Problem to solve:
Exactly as written, transcribe the data from its opening line through the line containing "Student Affiliations (cont.)". Leave every picture out.

Extracted data entries
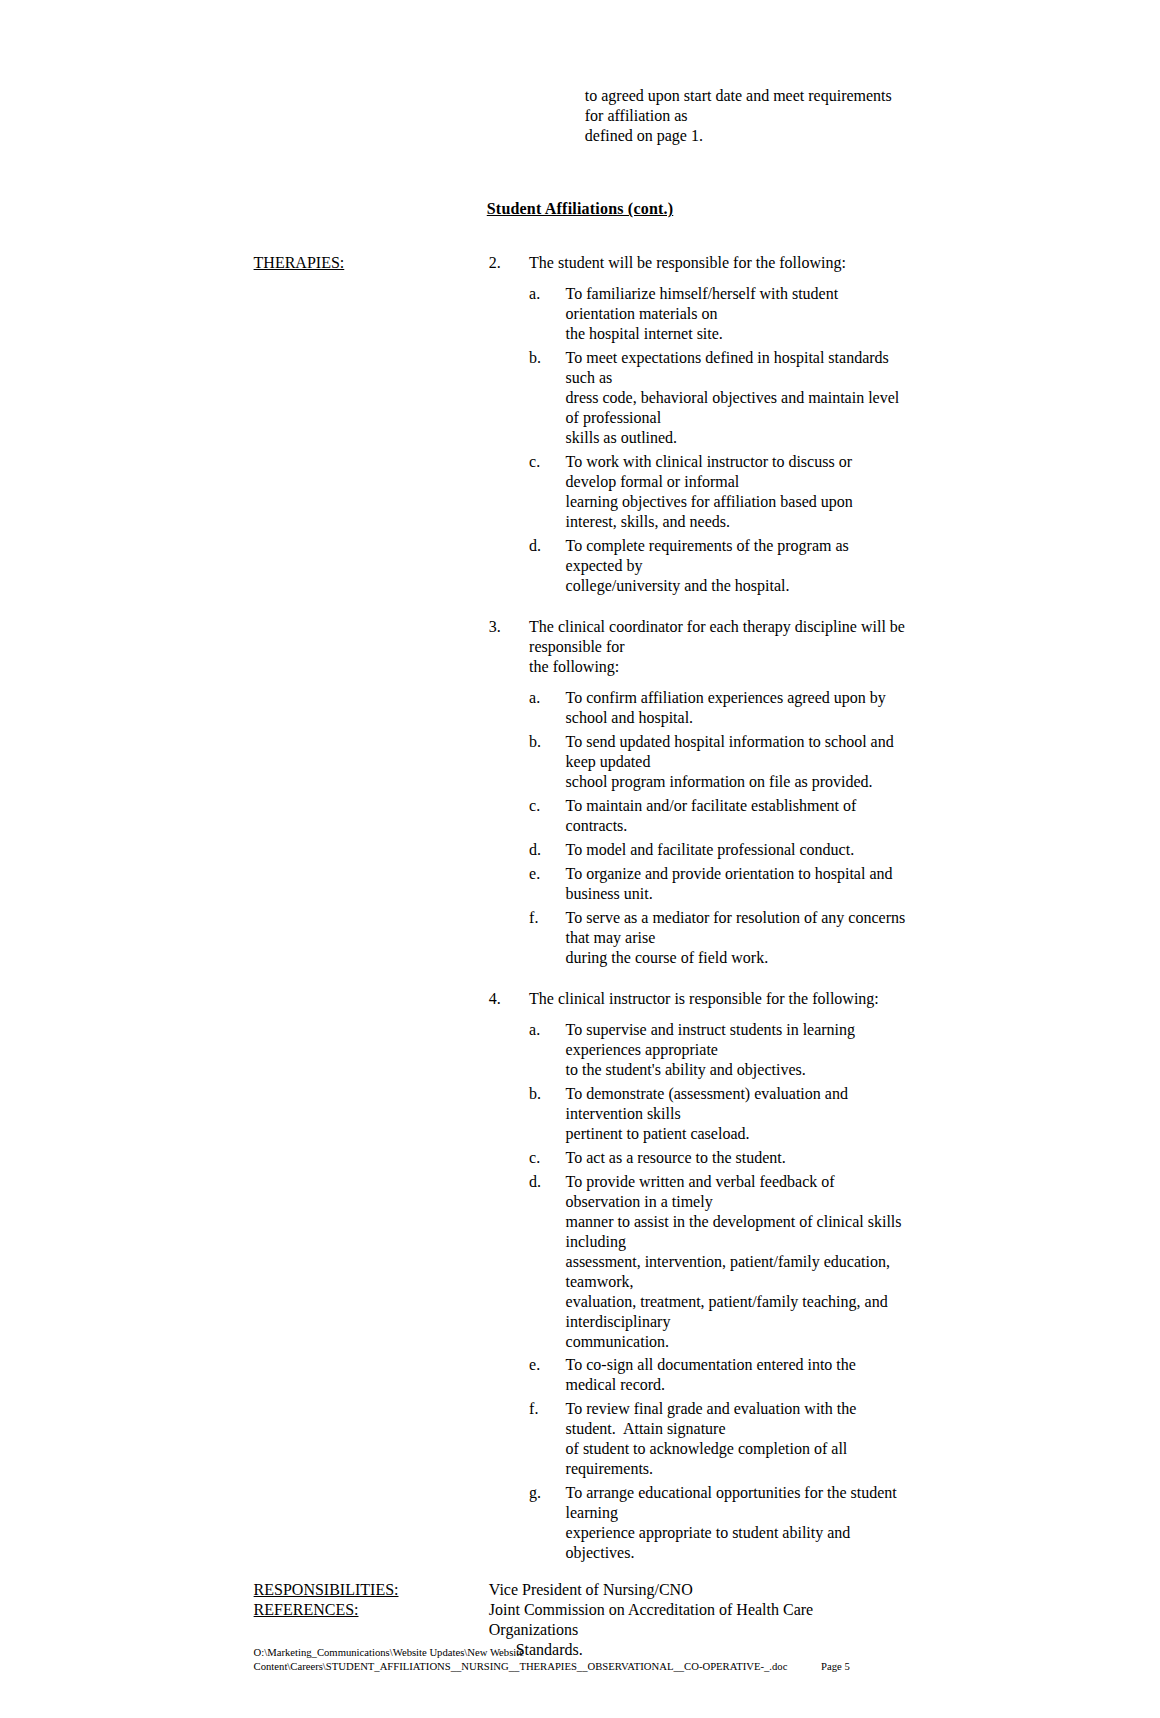to agreed upon start date and meet requirements for affiliation as
defined on page 1.
Student Affiliations (cont.)
| THERAPIES: | 2. The student will be responsible for the following: a. To familiarize himself/herself with student orientation materials on the hospital internet site. b. To meet expectations defined in hospital standards such as dress code, behavioral objectives and maintain level of professional skills as outlined. c. To work with clinical instructor to discuss or develop formal or informal learning objectives for affiliation based upon interest, skills, and needs. d. To complete requirements of the program as expected by college/university and the hospital. 3. The clinical coordinator for each therapy discipline will be responsible for the following: a. To confirm affiliation experiences agreed upon by school and hospital. b. To send updated hospital information to school and keep updated school program information on file as provided. c. To maintain and/or facilitate establishment of contracts. d. To model and facilitate professional conduct. e. To organize and provide orientation to hospital and business unit. f. To serve as a mediator for resolution of any concerns that may arise during the course of field work. 4. The clinical instructor is responsible for the following: a. To supervise and instruct students in learning experiences appropriate to the student's ability and objectives. b. To demonstrate (assessment) evaluation and intervention skills pertinent to patient caseload. c. To act as a resource to the student. d. To provide written and verbal feedback of observation in a timely manner to assist in the development of clinical skills including assessment, intervention, patient/family education, teamwork, evaluation, treatment, patient/family teaching, and interdisciplinary communication. e. To co-sign all documentation entered into the medical record. f. To review final grade and evaluation with the student. Attain signature of student to acknowledge completion of all requirements. g. To arrange educational opportunities for the student learning experience appropriate to student ability and objectives. |
| RESPONSIBILITIES: | Vice President of Nursing/CNO |
| REFERENCES: | Joint Commission on Accreditation of Health Care Organizations Standards. |
O:\Marketing_Communications\Website Updates\New Website Content\Careers\STUDENT_AFFILIATIONS__NURSING__THERAPIES__OBSERVATIONAL__CO-OPERATIVE-_.docPage 5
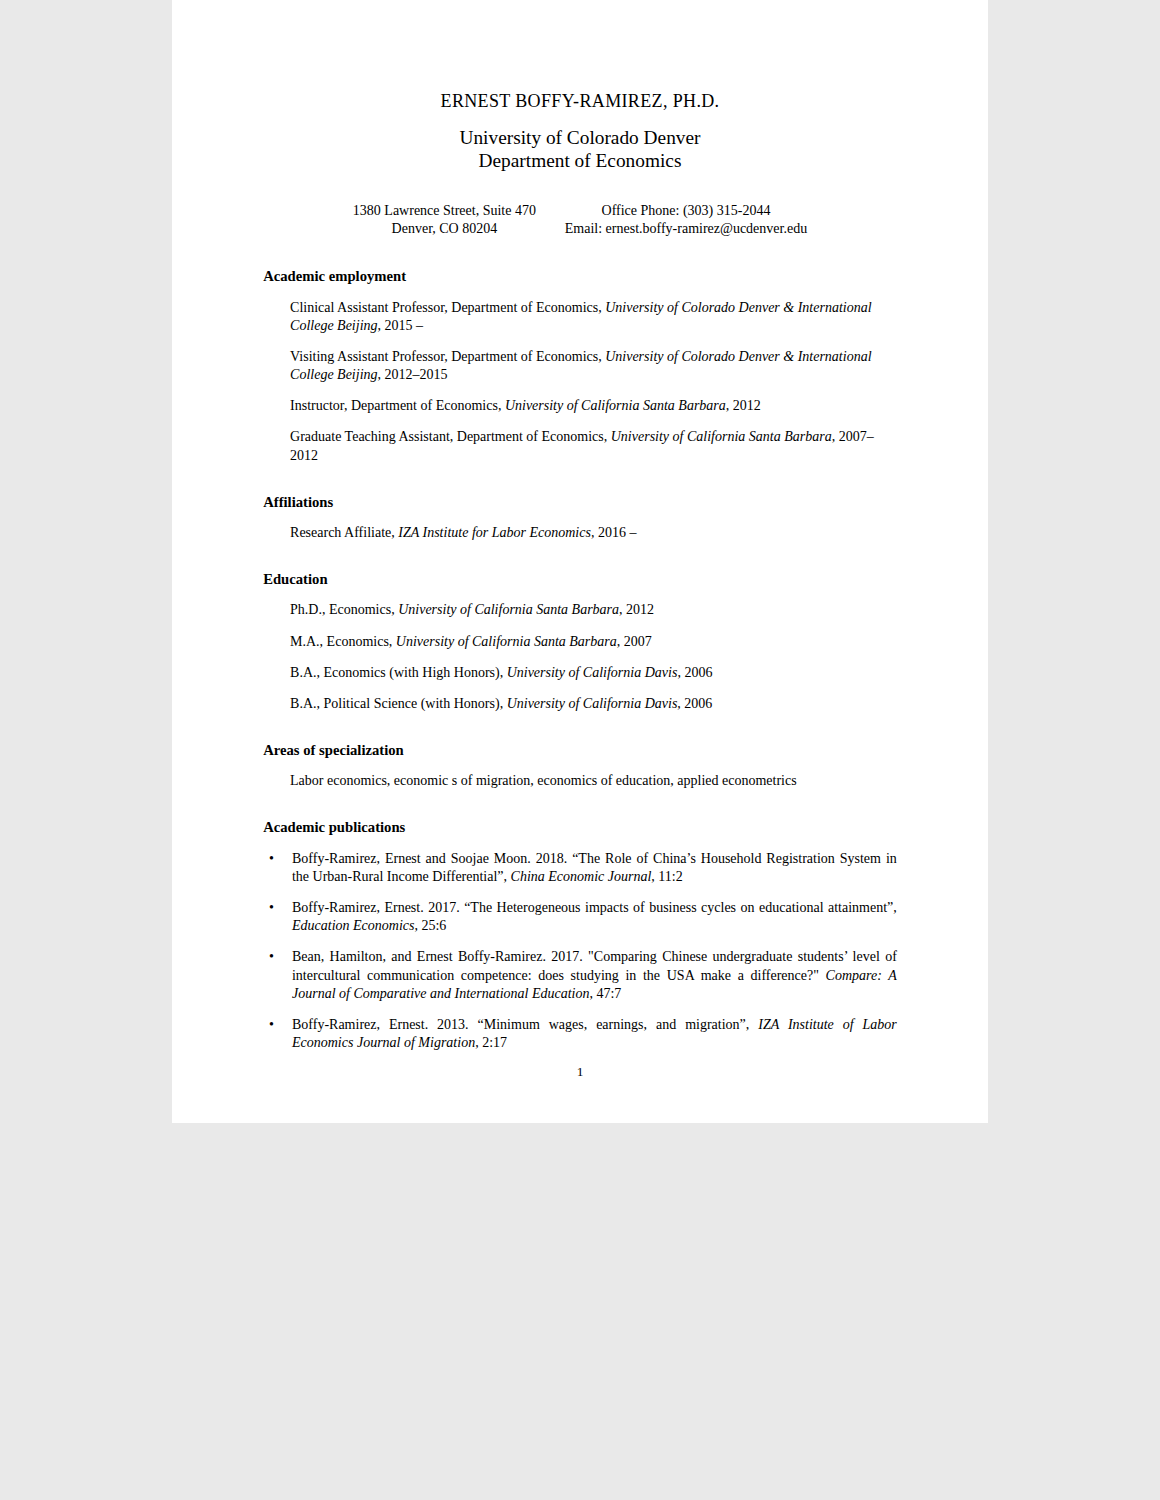ERNEST BOFFY-RAMIREZ, PH.D.
University of Colorado DenverDepartment of Economics
| 1380 Lawrence Street, Suite 470 | Office Phone: (303) 315-2044 |
| Denver, CO 80204 | Email: ernest.boffy-ramirez@ucdenver.edu |
Academic employment
Clinical Assistant Professor, Department of Economics, University of Colorado Denver & International College Beijing, 2015 –
Visiting Assistant Professor, Department of Economics, University of Colorado Denver & International College Beijing, 2012–2015
Instructor, Department of Economics, University of California Santa Barbara, 2012
Graduate Teaching Assistant, Department of Economics, University of California Santa Barbara, 2007–2012
Affiliations
Research Affiliate, IZA Institute for Labor Economics, 2016 –
Education
Ph.D., Economics, University of California Santa Barbara, 2012
M.A., Economics, University of California Santa Barbara, 2007
B.A., Economics (with High Honors), University of California Davis, 2006
B.A., Political Science (with Honors), University of California Davis, 2006
Areas of specialization
Labor economics, economic s of migration, economics of education, applied econometrics
Academic publications
Boffy-Ramirez, Ernest and Soojae Moon. 2018. “The Role of China’s Household Registration System in the Urban-Rural Income Differential”, China Economic Journal, 11:2
Boffy-Ramirez, Ernest. 2017. “The Heterogeneous impacts of business cycles on educational attainment”, Education Economics, 25:6
Bean, Hamilton, and Ernest Boffy-Ramirez. 2017. "Comparing Chinese undergraduate students’ level of intercultural communication competence: does studying in the USA make a difference?" Compare: A Journal of Comparative and International Education, 47:7
Boffy-Ramirez, Ernest. 2013. “Minimum wages, earnings, and migration”, IZA Institute of Labor Economics Journal of Migration, 2:17
1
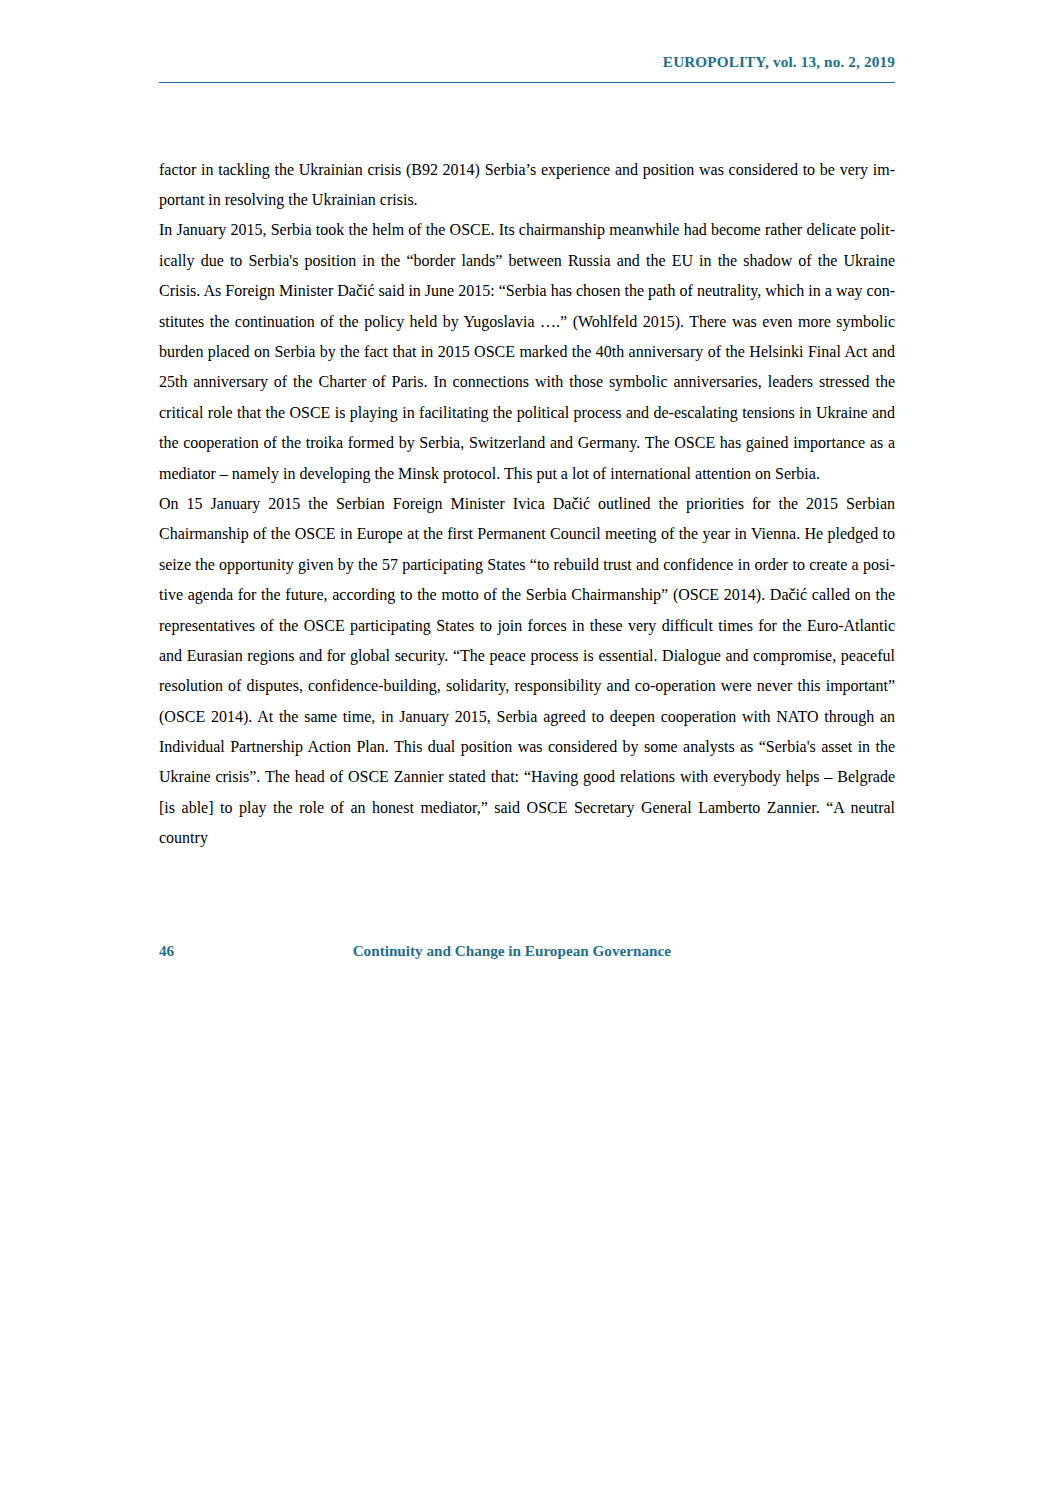EUROPOLITY, vol. 13, no. 2, 2019
factor in tackling the Ukrainian crisis (B92 2014) Serbia’s experience and position was considered to be very important in resolving the Ukrainian crisis.
In January 2015, Serbia took the helm of the OSCE. Its chairmanship meanwhile had become rather delicate politically due to Serbia's position in the “border lands” between Russia and the EU in the shadow of the Ukraine Crisis. As Foreign Minister Dačić said in June 2015: “Serbia has chosen the path of neutrality, which in a way constitutes the continuation of the policy held by Yugoslavia ….” (Wohlfeld 2015). There was even more symbolic burden placed on Serbia by the fact that in 2015 OSCE marked the 40th anniversary of the Helsinki Final Act and 25th anniversary of the Charter of Paris. In connections with those symbolic anniversaries, leaders stressed the critical role that the OSCE is playing in facilitating the political process and de-escalating tensions in Ukraine and the cooperation of the troika formed by Serbia, Switzerland and Germany. The OSCE has gained importance as a mediator – namely in developing the Minsk protocol. This put a lot of international attention on Serbia.
On 15 January 2015 the Serbian Foreign Minister Ivica Dačić outlined the priorities for the 2015 Serbian Chairmanship of the OSCE in Europe at the first Permanent Council meeting of the year in Vienna. He pledged to seize the opportunity given by the 57 participating States “to rebuild trust and confidence in order to create a positive agenda for the future, according to the motto of the Serbia Chairmanship” (OSCE 2014). Dačić called on the representatives of the OSCE participating States to join forces in these very difficult times for the Euro-Atlantic and Eurasian regions and for global security. “The peace process is essential. Dialogue and compromise, peaceful resolution of disputes, confidence-building, solidarity, responsibility and co-operation were never this important” (OSCE 2014). At the same time, in January 2015, Serbia agreed to deepen cooperation with NATO through an Individual Partnership Action Plan. This dual position was considered by some analysts as “Serbia's asset in the Ukraine crisis”. The head of OSCE Zannier stated that: “Having good relations with everybody helps – Belgrade [is able] to play the role of an honest mediator,” said OSCE Secretary General Lamberto Zannier. “A neutral country
46 Continuity and Change in European Governance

Output for this task:
to agreed upon start date and meet requirements for affiliation as
defined on page 1.
Student Affiliations (cont.)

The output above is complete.